The script belongs to the set of scripts
designed to evoke approximations of intense alterations in consciousness referred to variously as peak experience, satori ,enlightenment and cosmic consciousness"
Read it again: Hypnosis is here presented as a tool as to reach enlightenment
For illustration, I quote a few lines from the middle of the induction. This text has to be spoken in a particular way to have its effect.
The princes´ palace (I read it here in the style of the authors)
Going within
to that calm, still place
where all is
stillness
and there is no need
to make an effort
to pay close attention
to the position of the arms,
or the legs,
or the entire body,
and even the effort it takes
to pay close attention
to thoughts
or sensations
is too much effort
to bother making.
Just drifting down
and entering that inner palace
meeting that inner self
finding
that quiet core
of being there
where the self continues,
now,
even when all else
drifts away from awareness
and there is nothing left
but the silent self
a self
that has no form
no shape
no sound
no thoughts,
no reasons
to do one thing or another.
...
And it worked, although it didn´t get me to enlightenment but "only" to a wonderful mental/physical bliss state.
The experience of self-induced full-body bliss through self-administered hypnotic language alone left me stunned. I never succeeded in repeating it, even though I tried it multiple times. But, hey like awakening - if you chase it, you won´t get it!
Much later in 2021, my online Mahamudra meditation retreat confirmed the 1990's experience of precise languaging leading into an altered state.
The author and teacher of that retreat, the deceased Daniel P Brown, has co-edited a book on hypnosis, and has taught courses in peak performance at Harvard University. He has publicly stated, that he learned from hypnosis, how important absolutely precise languaging is to achieve specific effects. He describes his fine-tuning of language in the same way as the "father of modern hypnosis", Milton Ericsson.
I have spent 40 years learning the textual tradition and the technical language, and the last 20 years refining the wording for each of the meditation instructions (Dan Brown, Retreat Material Feb 2021)
Having applied absolute rigour and testing to his languaging of pointing out instructions, he considers the exact formulations used in the retreats as his intellectual property, to be protected from any use outside of the buyer's personal meditation through heavy fines.

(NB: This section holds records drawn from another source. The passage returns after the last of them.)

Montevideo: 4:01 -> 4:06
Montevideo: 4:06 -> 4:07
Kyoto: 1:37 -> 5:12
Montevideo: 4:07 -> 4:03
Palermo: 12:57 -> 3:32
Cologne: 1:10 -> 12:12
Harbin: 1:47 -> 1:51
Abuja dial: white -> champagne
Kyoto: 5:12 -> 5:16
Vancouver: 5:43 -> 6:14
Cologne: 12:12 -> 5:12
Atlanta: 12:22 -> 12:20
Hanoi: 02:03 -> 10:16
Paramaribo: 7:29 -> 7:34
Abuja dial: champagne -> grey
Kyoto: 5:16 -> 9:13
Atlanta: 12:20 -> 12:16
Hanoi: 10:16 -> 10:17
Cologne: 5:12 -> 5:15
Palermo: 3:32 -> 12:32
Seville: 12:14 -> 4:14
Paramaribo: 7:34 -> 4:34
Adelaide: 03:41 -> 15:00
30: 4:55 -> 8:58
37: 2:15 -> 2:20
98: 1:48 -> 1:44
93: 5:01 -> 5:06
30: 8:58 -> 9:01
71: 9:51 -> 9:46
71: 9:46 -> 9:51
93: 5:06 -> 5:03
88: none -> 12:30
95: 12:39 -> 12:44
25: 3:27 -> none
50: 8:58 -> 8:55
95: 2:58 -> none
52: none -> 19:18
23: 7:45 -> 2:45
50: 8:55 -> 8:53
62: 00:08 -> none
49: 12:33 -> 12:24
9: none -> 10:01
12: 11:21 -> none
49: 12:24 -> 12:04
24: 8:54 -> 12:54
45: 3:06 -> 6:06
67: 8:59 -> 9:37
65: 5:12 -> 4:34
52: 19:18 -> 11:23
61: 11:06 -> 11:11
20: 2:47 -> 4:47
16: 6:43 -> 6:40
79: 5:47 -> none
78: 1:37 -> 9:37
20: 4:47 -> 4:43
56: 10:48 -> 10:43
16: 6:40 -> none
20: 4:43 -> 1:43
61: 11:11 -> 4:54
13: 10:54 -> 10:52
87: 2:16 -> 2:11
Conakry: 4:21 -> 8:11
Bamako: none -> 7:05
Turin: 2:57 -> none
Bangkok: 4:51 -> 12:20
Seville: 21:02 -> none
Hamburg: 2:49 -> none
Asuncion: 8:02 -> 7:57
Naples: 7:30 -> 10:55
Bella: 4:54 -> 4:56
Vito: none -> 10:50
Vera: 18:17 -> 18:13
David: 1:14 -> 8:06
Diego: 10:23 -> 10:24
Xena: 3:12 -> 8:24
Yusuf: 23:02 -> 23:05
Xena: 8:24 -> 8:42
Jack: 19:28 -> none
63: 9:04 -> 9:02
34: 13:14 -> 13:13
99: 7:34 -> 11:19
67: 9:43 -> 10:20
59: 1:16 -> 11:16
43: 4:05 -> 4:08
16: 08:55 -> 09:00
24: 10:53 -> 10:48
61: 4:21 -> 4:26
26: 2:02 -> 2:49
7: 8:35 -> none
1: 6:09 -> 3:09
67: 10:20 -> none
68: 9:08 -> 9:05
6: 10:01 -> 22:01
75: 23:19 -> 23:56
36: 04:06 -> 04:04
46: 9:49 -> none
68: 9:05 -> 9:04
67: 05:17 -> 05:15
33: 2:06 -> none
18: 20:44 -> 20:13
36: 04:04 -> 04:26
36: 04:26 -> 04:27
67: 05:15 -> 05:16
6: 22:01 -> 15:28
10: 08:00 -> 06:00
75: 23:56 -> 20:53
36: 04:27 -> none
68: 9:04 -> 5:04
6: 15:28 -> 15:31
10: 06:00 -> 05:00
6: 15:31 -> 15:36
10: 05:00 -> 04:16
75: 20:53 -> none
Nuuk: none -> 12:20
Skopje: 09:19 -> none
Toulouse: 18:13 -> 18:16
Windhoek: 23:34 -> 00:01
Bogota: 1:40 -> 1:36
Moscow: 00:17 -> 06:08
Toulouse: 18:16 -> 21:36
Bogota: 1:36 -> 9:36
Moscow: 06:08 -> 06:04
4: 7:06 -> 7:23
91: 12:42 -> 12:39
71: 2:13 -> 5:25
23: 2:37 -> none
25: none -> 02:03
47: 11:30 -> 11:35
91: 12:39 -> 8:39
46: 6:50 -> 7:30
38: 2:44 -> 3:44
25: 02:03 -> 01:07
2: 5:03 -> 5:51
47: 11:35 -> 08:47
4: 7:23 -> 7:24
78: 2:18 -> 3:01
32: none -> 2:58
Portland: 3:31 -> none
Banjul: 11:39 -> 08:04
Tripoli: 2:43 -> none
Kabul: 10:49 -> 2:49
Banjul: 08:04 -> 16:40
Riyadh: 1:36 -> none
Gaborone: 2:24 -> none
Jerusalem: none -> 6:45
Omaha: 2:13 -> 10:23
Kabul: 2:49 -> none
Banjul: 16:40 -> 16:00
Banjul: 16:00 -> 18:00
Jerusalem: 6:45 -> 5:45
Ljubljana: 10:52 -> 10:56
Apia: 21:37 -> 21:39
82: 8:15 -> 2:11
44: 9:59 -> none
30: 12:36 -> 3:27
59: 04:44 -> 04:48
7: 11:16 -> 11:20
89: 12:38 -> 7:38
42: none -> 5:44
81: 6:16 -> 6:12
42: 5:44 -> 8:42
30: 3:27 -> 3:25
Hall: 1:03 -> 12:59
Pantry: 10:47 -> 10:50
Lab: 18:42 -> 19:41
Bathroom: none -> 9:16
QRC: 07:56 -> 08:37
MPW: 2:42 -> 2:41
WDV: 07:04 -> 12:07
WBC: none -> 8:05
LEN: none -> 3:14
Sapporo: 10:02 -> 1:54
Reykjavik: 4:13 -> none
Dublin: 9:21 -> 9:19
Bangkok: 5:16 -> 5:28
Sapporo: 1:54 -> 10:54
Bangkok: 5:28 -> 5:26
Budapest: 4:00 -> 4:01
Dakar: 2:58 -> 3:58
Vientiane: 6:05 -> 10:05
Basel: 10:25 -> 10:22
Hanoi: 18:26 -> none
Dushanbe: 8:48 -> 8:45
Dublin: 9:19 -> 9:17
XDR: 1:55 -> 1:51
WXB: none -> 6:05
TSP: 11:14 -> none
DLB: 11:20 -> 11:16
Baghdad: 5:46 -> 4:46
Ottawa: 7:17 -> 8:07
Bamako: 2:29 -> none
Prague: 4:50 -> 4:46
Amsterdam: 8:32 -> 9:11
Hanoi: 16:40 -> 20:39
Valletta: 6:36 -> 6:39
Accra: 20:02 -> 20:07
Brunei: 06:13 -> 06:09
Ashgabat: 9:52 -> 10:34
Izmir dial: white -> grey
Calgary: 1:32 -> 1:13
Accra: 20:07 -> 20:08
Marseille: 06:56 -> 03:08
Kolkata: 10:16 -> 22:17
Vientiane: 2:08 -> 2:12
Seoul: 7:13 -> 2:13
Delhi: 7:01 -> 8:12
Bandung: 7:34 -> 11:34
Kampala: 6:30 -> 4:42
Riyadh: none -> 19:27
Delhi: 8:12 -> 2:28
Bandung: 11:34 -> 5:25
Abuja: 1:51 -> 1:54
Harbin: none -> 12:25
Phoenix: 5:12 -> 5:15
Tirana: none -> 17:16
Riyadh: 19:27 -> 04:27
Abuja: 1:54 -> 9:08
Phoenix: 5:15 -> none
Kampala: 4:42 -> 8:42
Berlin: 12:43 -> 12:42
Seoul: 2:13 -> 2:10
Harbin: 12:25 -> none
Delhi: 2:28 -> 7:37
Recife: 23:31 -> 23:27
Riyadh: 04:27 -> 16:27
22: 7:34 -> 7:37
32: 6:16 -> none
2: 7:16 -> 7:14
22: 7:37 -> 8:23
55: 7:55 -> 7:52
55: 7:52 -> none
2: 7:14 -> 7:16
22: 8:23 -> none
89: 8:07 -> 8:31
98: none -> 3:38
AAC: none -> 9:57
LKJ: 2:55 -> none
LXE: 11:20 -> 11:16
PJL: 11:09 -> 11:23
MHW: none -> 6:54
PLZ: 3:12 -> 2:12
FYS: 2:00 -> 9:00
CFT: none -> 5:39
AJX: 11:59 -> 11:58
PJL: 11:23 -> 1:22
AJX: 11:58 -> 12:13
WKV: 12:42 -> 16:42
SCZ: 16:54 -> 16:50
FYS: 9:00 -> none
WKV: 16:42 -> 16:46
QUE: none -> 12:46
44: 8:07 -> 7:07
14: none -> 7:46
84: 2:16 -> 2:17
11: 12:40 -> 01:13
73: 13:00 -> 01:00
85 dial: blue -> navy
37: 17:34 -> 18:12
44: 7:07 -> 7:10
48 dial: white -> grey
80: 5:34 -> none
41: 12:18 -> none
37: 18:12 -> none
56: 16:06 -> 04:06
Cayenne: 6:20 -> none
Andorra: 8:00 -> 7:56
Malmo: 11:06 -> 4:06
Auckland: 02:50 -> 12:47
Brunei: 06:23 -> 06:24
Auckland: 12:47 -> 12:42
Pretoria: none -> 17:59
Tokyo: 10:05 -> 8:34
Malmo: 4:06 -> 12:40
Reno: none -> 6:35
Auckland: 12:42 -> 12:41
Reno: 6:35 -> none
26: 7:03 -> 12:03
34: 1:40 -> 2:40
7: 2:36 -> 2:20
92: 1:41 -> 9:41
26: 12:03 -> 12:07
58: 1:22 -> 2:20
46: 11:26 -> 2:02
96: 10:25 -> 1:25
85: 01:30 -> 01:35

Dzogchen and hypnosis similarities
Shortly after beginning to draft this post, I came across a work by Wickramasekera on the overlap of hypnosis and Dzogchen. The article summarises:
"Dzogchen meditation has been practiced by Bonpo and Buddhist yogis for at least 1,200 years. Dzogchen uses methods of meditation and yoga exercises that are said to help fully awaken from self-illusion and self-reality that cause suffering in the world. The philosophy and experiential practice of Dzogchen are very similar to hypnosis. Dzogchen techniques use hypnosis-like practices of selective attention, visualization, and posthypnotic suggestion to help yogis experience advanced insights into the nature of mind. The experience of Dzogchen can be compared to the experience of hypnosis in terms of its phenomenological and psychophysiological effects. Finally, there are also many theoretical similarities between aspects of ego state therapy, neo-dissociation, sociocognitive and Ericksonian theories of hypnosis and the tradition of Dzogchen meditation.